Find the lines in the records below that contain "vypadá", and report each of them.

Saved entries
____

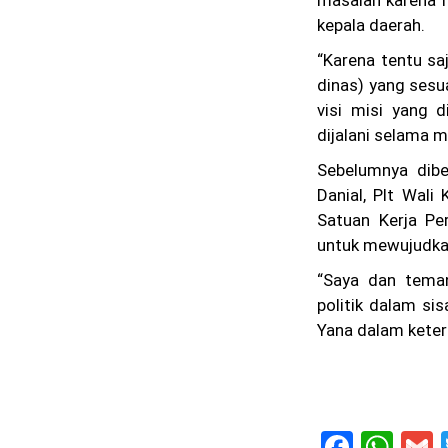
kepala daerah.
“Karena tentu sa
dinas) yang sesu
visi misi yang 
dijalani selama m
Sebelumnya dibe
Danial, Plt Wal
Satuan Kerja Pe
untuk mewujudkan
“Saya dan teman
politik dalam si
Yana dalam keter
F
W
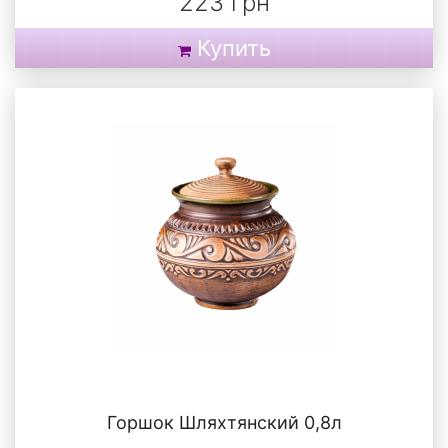
223 грн
Купить
Горшок Шляхтянский 0,8л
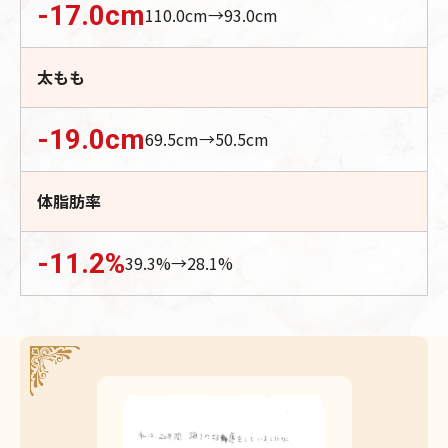
-17.0
cm
110.0
cm→
93.0
cm
太もも
-19.0
cm
69.5
cm→
50.5
cm
体脂肪率
-11.2
%
39.3
%→
28.1
%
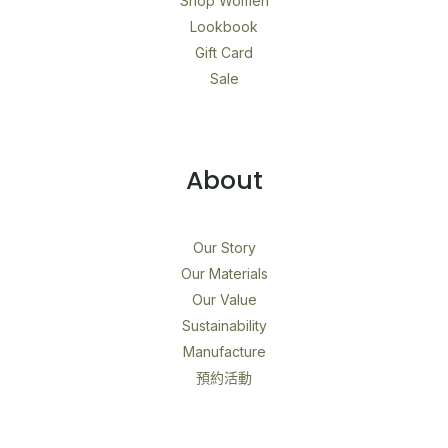
Shop Women
Lookbook
Gift Card
Sale
About
Our Story
Our Materials
Our Value
Sustainability
Manufacture
預約活動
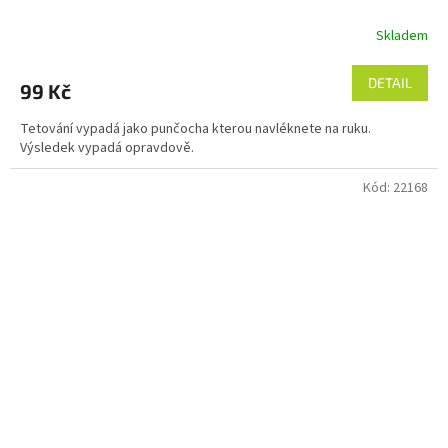
Skladem
DETAIL
99 Kč
Tetování vypadá jako punčocha kterou navléknete na ruku.
Výsledek vypadá opravdově.
Kód:
22168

____

THE ANSWER:
Tetování vypadá jako punčocha kterou navléknete na ruku.
Výsledek vypadá opravdově.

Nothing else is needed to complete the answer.